YOUR OBJECTIVE: Return the text of every row below unchanged, omitting the pictures.

· · · · ·

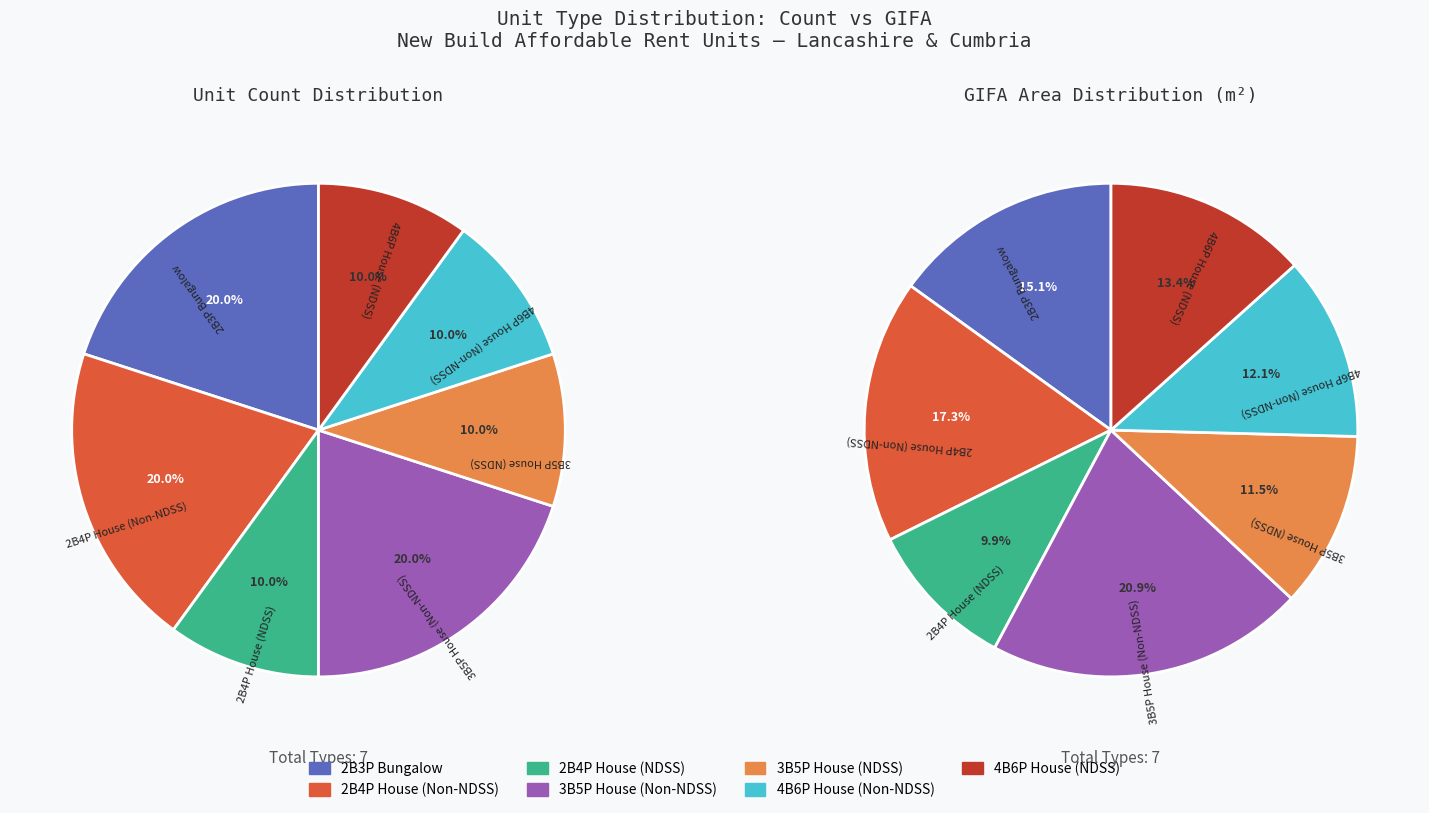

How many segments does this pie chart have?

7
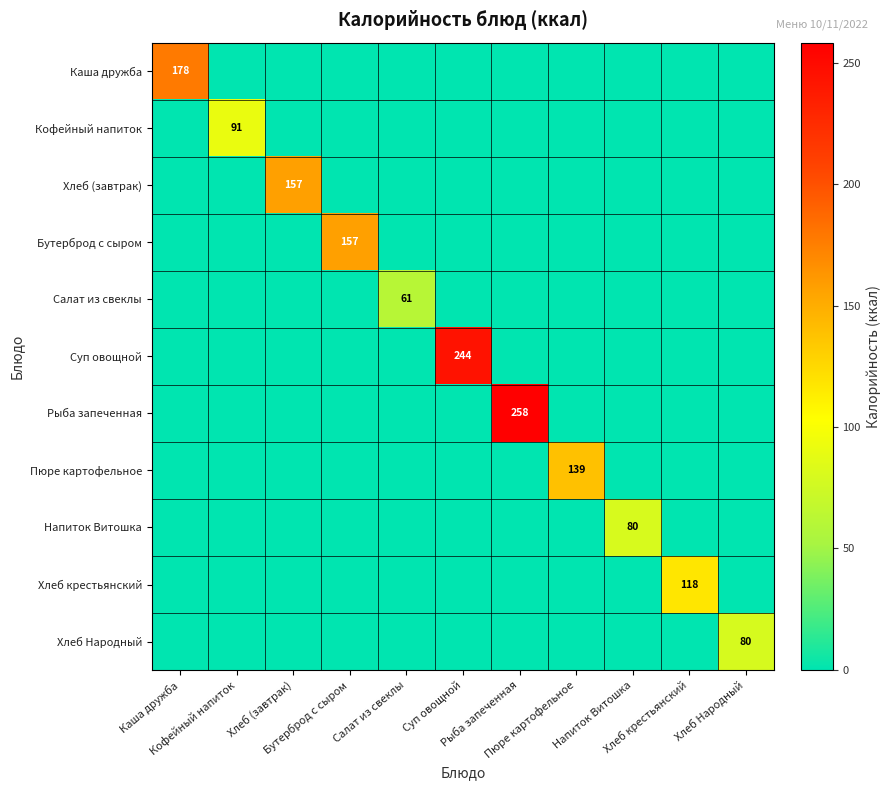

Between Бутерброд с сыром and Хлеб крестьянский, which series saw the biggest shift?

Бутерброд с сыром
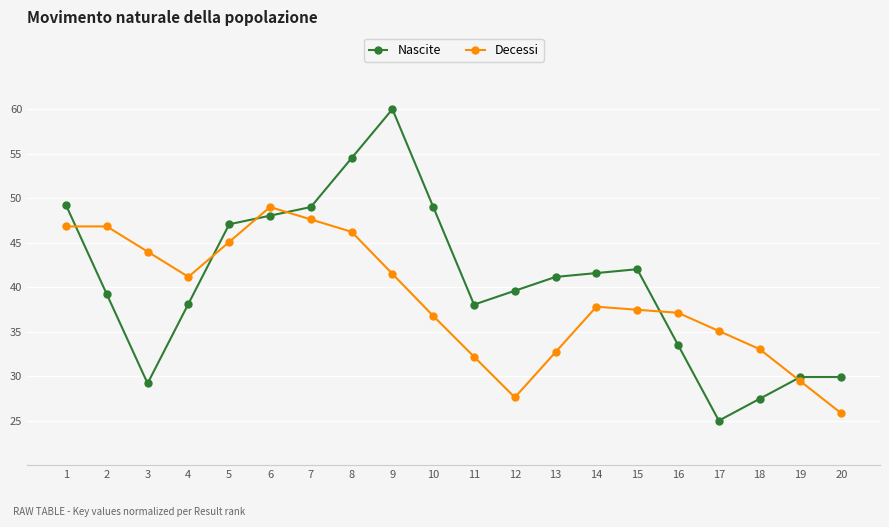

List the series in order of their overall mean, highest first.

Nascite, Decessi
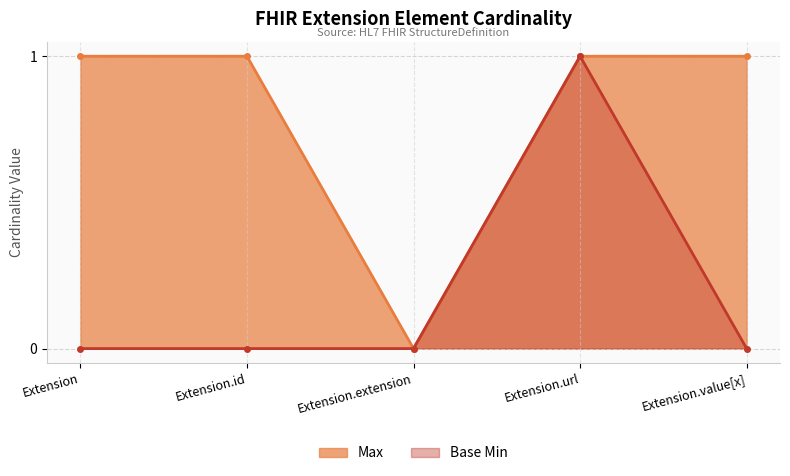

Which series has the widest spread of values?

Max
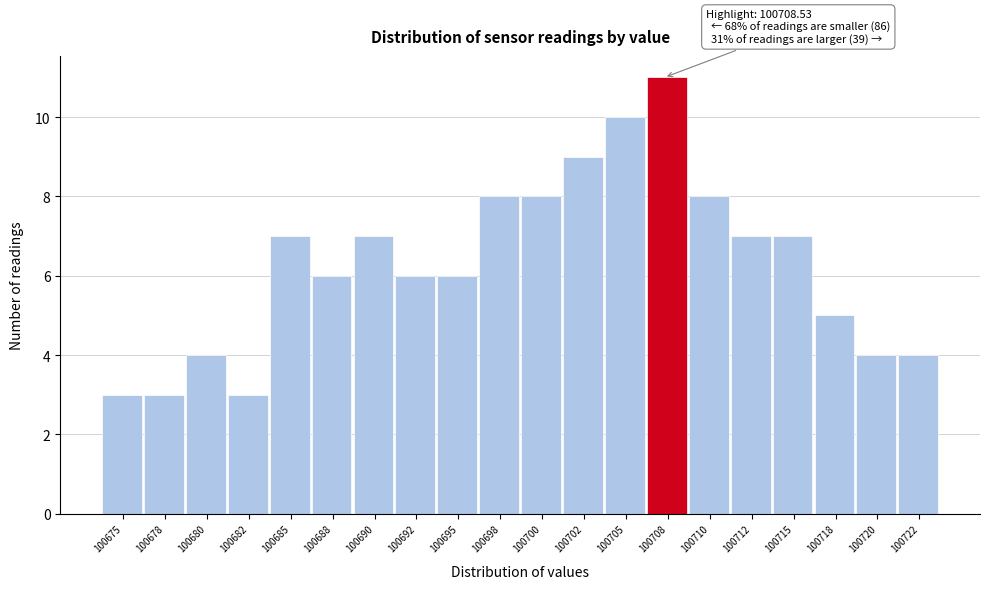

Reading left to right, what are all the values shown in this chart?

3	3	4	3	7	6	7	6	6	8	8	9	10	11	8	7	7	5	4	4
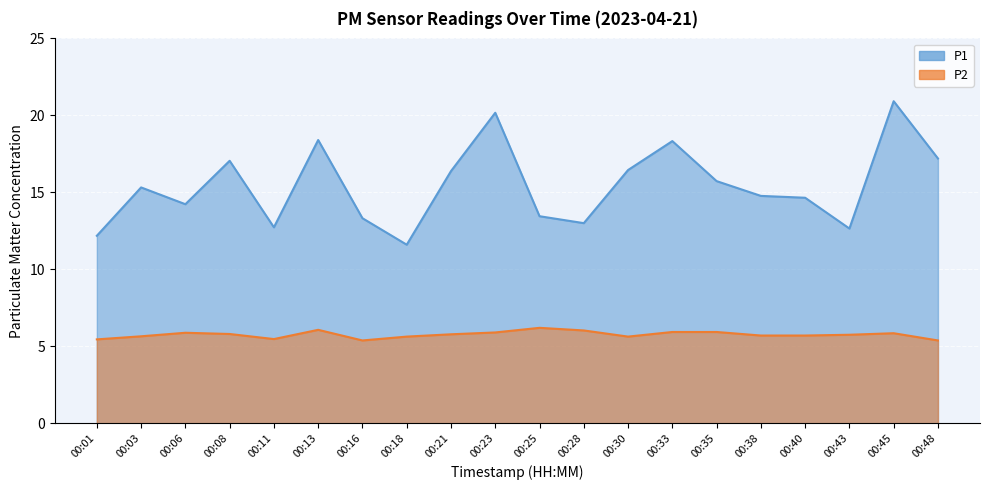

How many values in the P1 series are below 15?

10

· · · · ·

TASK SOLUTION:
How many segments does this pie chart have?

7

Between Бутерброд с сыром and Хлеб крестьянский, which series saw the biggest shift?

Бутерброд с сыром

List the series in order of their overall mean, highest first.

Nascite, Decessi

Which series has the widest spread of values?

Max

Reading left to right, what are all the values shown in this chart?

3	3	4	3	7	6	7	6	6	8	8	9	10	11	8	7	7	5	4	4

How many values in the P1 series are below 15?

10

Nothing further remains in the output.